Pour autant, les accusations n’en sont pas moins graves. On parle ici d’un riche homme d’affaire syrien, Rami Makhlouf, qui contrôle jusqu’à 60% l’économie du pays et entre les mains duquel tous les intérêts économiques doivent passer. Une entreprise étrangère souhaitant s’installer en Syrie n’avait tout simplement aucune chance d’y arriver sans l’accord de Makhlouf. Comme bien souvent dans ce genre d’histoire, où l’économie nationale est aux mains d’un nombre très réduit de personnes, la collusion avec l’Etat et le gouvernement est forte, qui plus est dans un régime dictatorial. Pour faire simple – et à peine caricatural – Al-Assad rendait service à Makhlouf, qui lui renvoyait la pareille à l’occasion. Notamment pour financer son opposition à la rébellion de 2011.

Lors de ce soulèvement populaire, soutenu par la communauté internationale, la Syrie s’est retrouvé sous le coup de lourdes sanctions économiques de la part des pays industrialisés, menés par les incontournables Etats-Unis. Ces derniers menaient une chasse à l’homme sur la personne de Rami Makhlouf depuis 2008. En ligne de mire : sa fortune. Le mot d’ordre était simple : interdiction formelle de traiter avec les entreprises détenues ou liées à Rami Makhlouf et au régime syrien. Ceux-ci, pour contourner l’obstacle, se sont offert diverses sociétés écrans aux Seychelles, sur lesquelles aucun interdit n’existait. Des sociétés créées par Mossack Fonseca. Durant plusieurs années, le montage a permis au milliardaire syrien de poursuivre ses activités internationales en toute quiétude, et au président Assad de toucher ses pots-de-vin et à financer sa contre-offensive.
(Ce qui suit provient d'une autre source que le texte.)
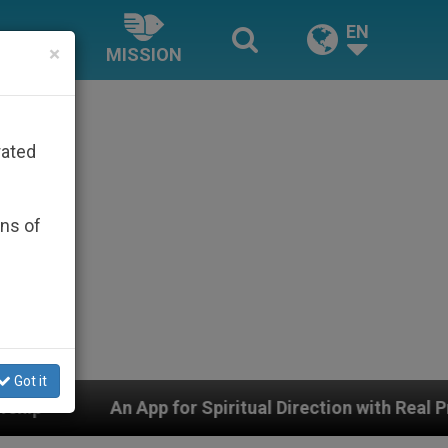
EN
×
MISSION
rated
ons of
Got it
piritual Direction with Real Priests and Other Inspiring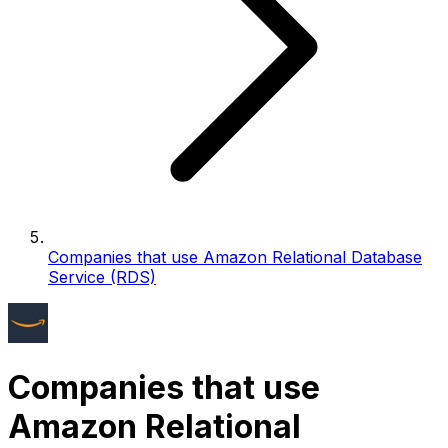
Companies that use Amazon Relational Database
Service (RDS)
Companies that use
Amazon Relational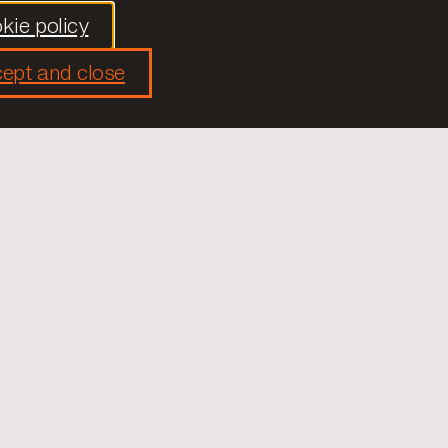
kie policy
ept and close
used on improving the democratic health of
ng, information and the dissemination of
hat only through the improvement of democratic
ll-being of citizens.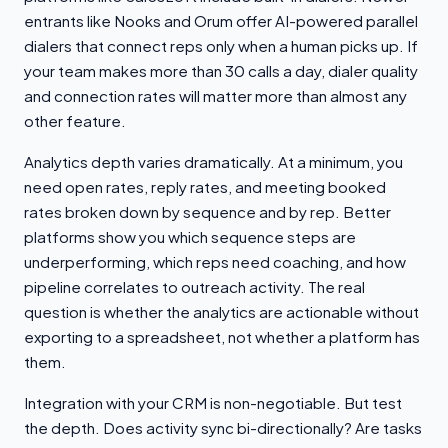
entrants like Nooks and Orum offer AI-powered parallel
dialers that connect reps only when a human picks up. If
your team makes more than 30 calls a day, dialer quality
and connection rates will matter more than almost any
other feature.
Analytics depth varies dramatically. At a minimum, you
need open rates, reply rates, and meeting booked
rates broken down by sequence and by rep. Better
platforms show you which sequence steps are
underperforming, which reps need coaching, and how
pipeline correlates to outreach activity. The real
question is whether the analytics are actionable without
exporting to a spreadsheet, not whether a platform has
them.
Integration with your CRM is non-negotiable. But test
the depth. Does activity sync bi-directionally? Are tasks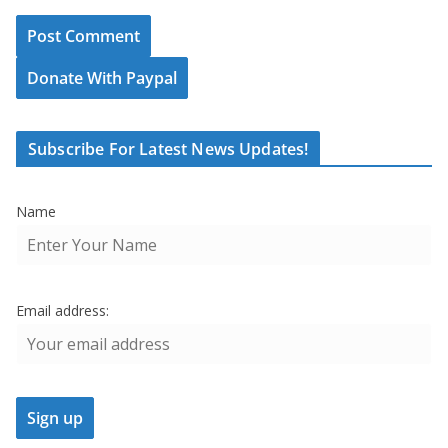
Donate With Paypal
Subscribe For Latest News Updates!
Name
Email address: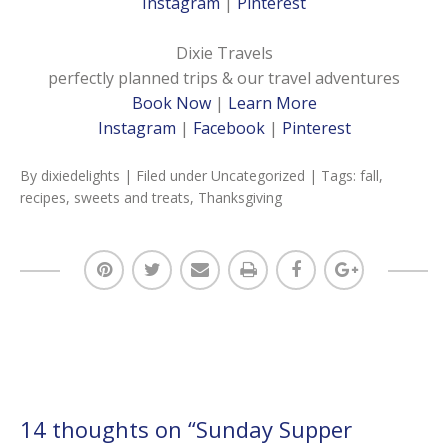
Instagram
|
Pinterest
Dixie Travels
perfectly planned trips & our travel adventures
Book Now
|
Learn More
Instagram
|
Facebook
|
Pinterest
By
dixiedelights
| Filed under
Uncategorized
| Tags:
fall
,
recipes
,
sweets and treats
,
Thanksgiving
14 thoughts on “
Sunday Supper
En 2011, avec la montée des tensions au Moyen-Orient, et l’étendue des sanctions internationales à l’encontre de Makhlouf, le cabinet panaméen Mossack Fonseca a décidé de couper les ponts avec le milliardaire syrien. Une décision d’éthique et de mise en conformité prise en interne, quelques semaines après le début de la rébellion à Damas. La part de responsabilité du cabinet dans le financement de la résistance aux rebelles et de bombardements civils semble donc très limitée.
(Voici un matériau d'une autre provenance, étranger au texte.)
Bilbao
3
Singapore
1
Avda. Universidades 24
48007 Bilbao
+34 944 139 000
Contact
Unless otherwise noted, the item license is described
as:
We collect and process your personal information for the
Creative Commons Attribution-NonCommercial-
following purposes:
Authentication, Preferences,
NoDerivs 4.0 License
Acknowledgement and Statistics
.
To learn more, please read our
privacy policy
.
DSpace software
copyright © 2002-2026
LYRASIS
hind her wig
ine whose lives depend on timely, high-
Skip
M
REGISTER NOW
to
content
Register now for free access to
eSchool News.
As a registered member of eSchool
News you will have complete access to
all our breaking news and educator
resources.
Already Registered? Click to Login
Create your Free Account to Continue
Nous ne connaissions pas cet individu jusqu’à ce que son nom soit rapporté dans les médias, déclara le Mossack Fonseca. Si nous étions l’agent enregistré d’une société qui, comme nous l’avons découvert plus tard, lui a été revendue, nous n’avons pas traité avec lui directement. En raison du secret bancaire en Suisse, nous n’avions pas accès aux informations relatives au bénéficiaire final de l’entreprise en question.
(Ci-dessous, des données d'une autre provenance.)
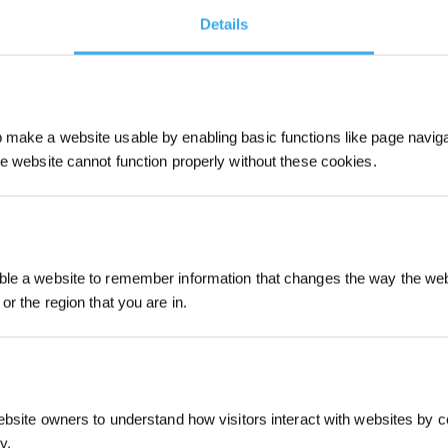
Details
make a website usable by enabling basic functions like page navig
he website cannot function properly without these cookies.
Sign up and get r
le a website to remember information that changes the way the webs
or the region that you are in.
Intro
ebsite owners to understand how visitors interact with websites by co
y.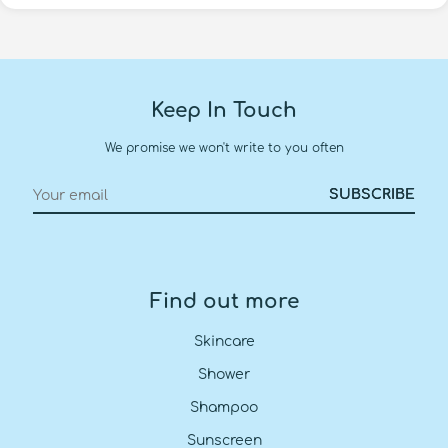
Keep In Touch
We promise we won't write to you often
Find out more
Skincare
Shower
Shampoo
Sunscreen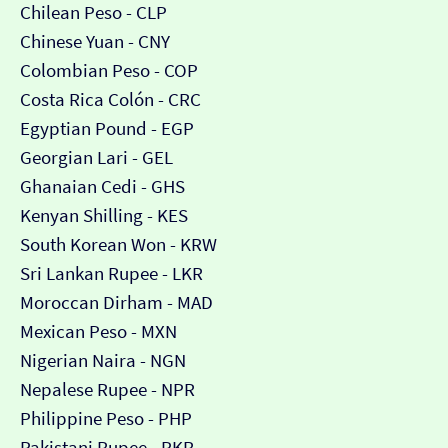
Chilean Peso - CLP
Chinese Yuan - CNY
Colombian Peso - COP
Costa Rica Colón - CRC
Egyptian Pound - EGP
Georgian Lari - GEL
Ghanaian Cedi - GHS
Kenyan Shilling - KES
South Korean Won - KRW
Sri Lankan Rupee - LKR
Moroccan Dirham - MAD
Mexican Peso - MXN
Nigerian Naira - NGN
Nepalese Rupee - NPR
Philippine Peso - PHP
Pakistani Rupee - PKR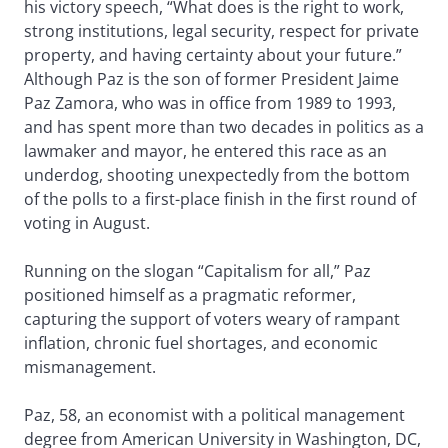
his victory speech, “What does is the right to work,
strong institutions, legal security, respect for private
property, and having certainty about your future.”
Although Paz is the son of former President Jaime
Paz Zamora, who was in office from 1989 to 1993,
and has spent more than two decades in politics as a
lawmaker and mayor, he entered this race as an
underdog, shooting unexpectedly from the bottom
of the polls to a first-place finish in the first round of
voting in August.
Running on the slogan “Capitalism for all,” Paz
positioned himself as a pragmatic reformer,
capturing the support of voters weary of rampant
inflation, chronic fuel shortages, and economic
mismanagement.
Paz, 58, an economist with a political management
degree from American University in Washington, DC,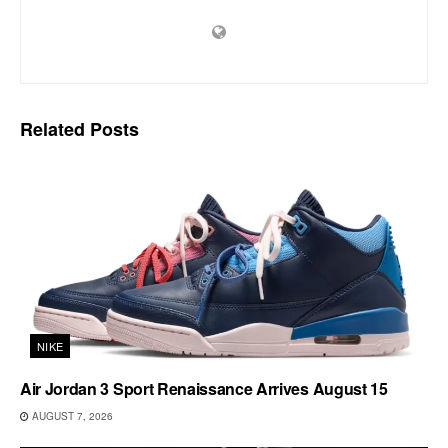
Related
Posts
NIKE
Air Jordan 3 Sport Renaissance Arrives August 15
AUGUST 7, 2026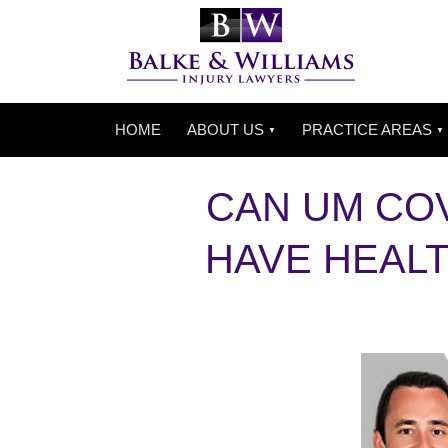
HOME
ABOUT US
PRACTICE AREAS
CAN UM COV
HAVE HEAL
Rappelons qu’il n’y a, en soi, rien d’illégal à la création d’une société offshore.

Enlèvements et pédophilie
En Russie aussi, la corruption est un phénomène courant, et la proximité entre le président Poutine et de nombreux industriels et hommes d’affaires pose de nombreuses questions. Les Panama Papers ont permis de mettre à jour un réseau pédophile orchestré par l’un de ces riches oligarques. Dans ce cas-ci, de nouveau, la proximité de l’intéressé avec la tête de l’Etat est clairement établie.
Une société offshore n’est pas illégale
Encore une fois, c’est l’usage fait de ces sociétés offshores qui pose question, et non la société en elle-même. Lorsque l’enregistrement d’une SPRL est accepté par le SPF Finance, l’Etat belge est-il responsable des éventuelles malversations ou usages détournés que pourrait en faire son fondateur ? De toute évidence, la réponse est non. Alors que l’Etat, lui, dispose de toutes les informations sur la personne concernée et n’est pas limité par le secret bancaire comme l’est un cabinet comme Mossack Fonseca.
Ainsi donc, une société, offshore ou non, n’est pas illégale. Tout est dans l’usage qu’on en fait.